In the listing below, locate the lines that hold "none" and copy them.

START Extracted records

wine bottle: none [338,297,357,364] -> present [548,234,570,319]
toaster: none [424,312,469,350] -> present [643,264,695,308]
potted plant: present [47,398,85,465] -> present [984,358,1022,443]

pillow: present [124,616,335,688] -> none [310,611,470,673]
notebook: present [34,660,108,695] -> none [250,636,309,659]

END Extracted records
START Extracted records

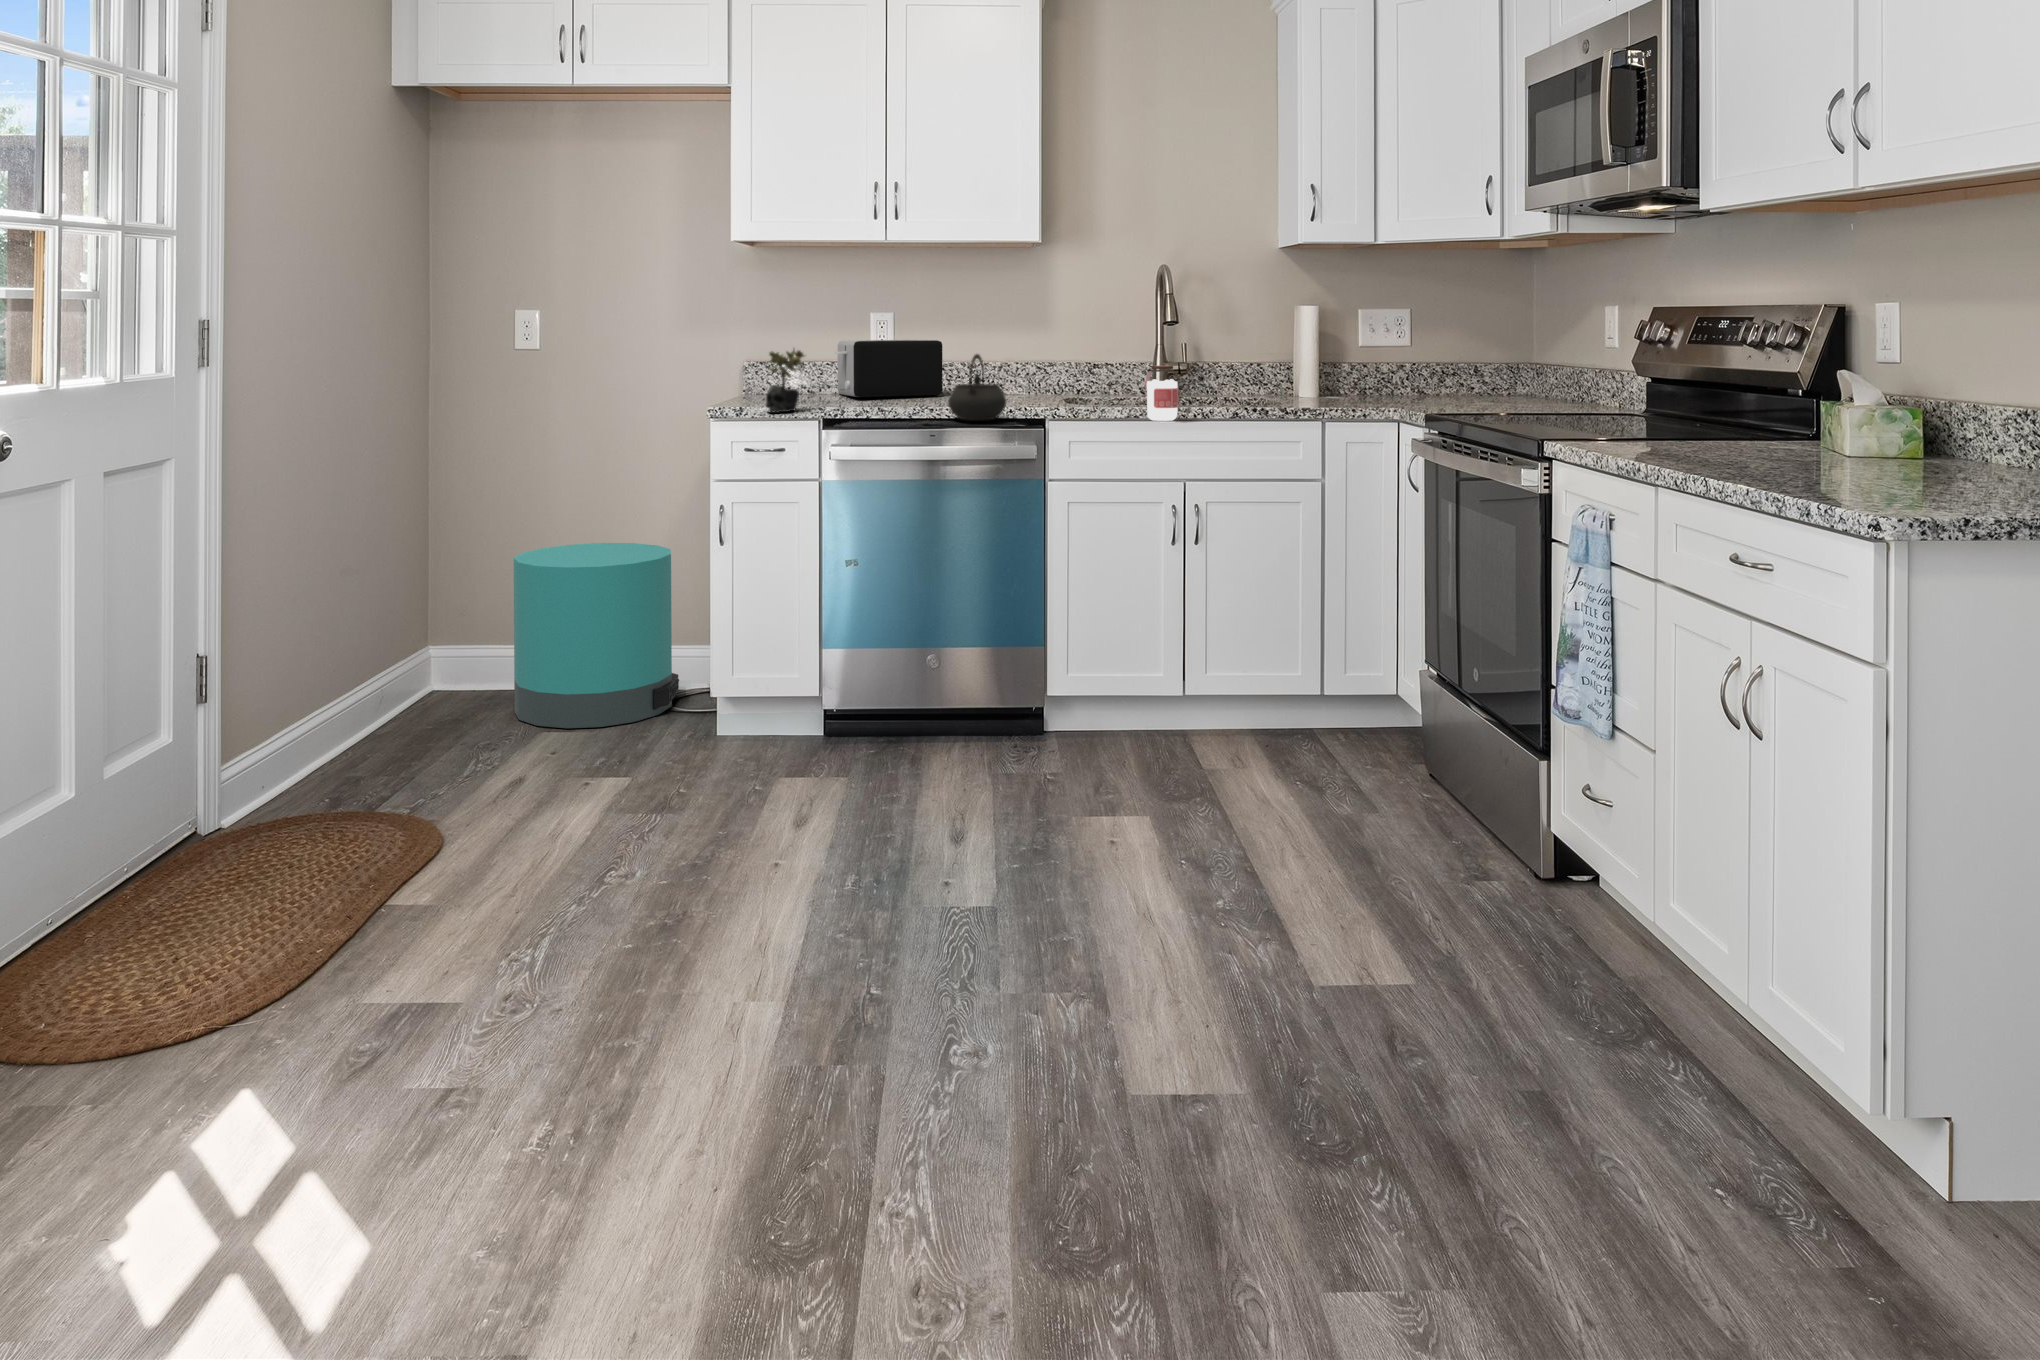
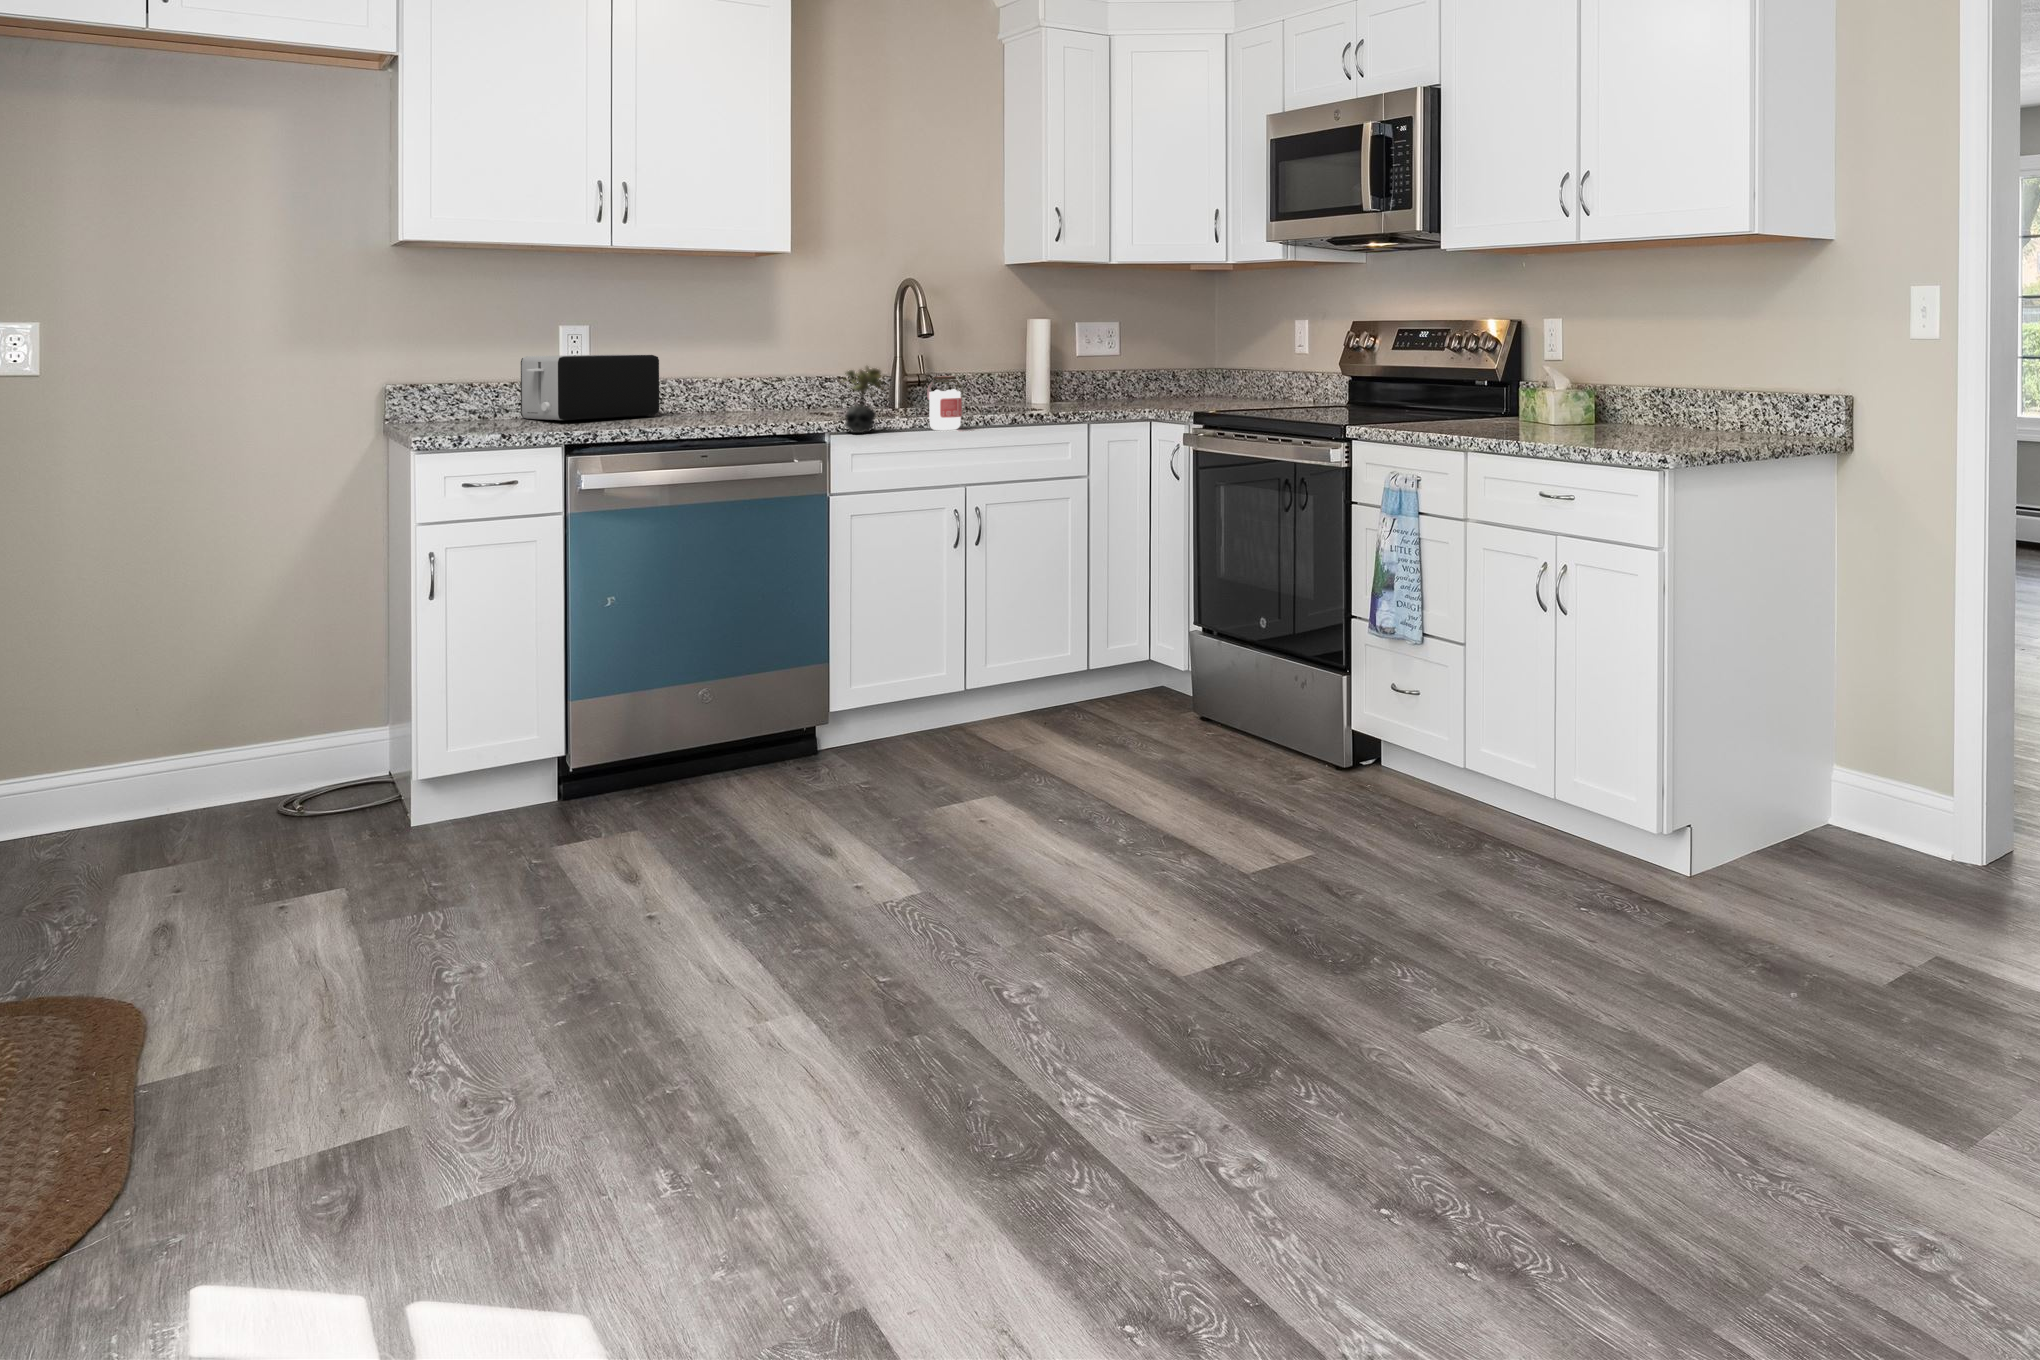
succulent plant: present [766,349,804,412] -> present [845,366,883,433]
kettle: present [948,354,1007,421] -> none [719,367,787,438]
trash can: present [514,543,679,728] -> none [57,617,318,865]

END Extracted records

__Written answer__
wine bottle: none [338,297,357,364] -> present [548,234,570,319]
toaster: none [424,312,469,350] -> present [643,264,695,308]
pillow: present [124,616,335,688] -> none [310,611,470,673]
notebook: present [34,660,108,695] -> none [250,636,309,659]
kettle: present [948,354,1007,421] -> none [719,367,787,438]
trash can: present [514,543,679,728] -> none [57,617,318,865]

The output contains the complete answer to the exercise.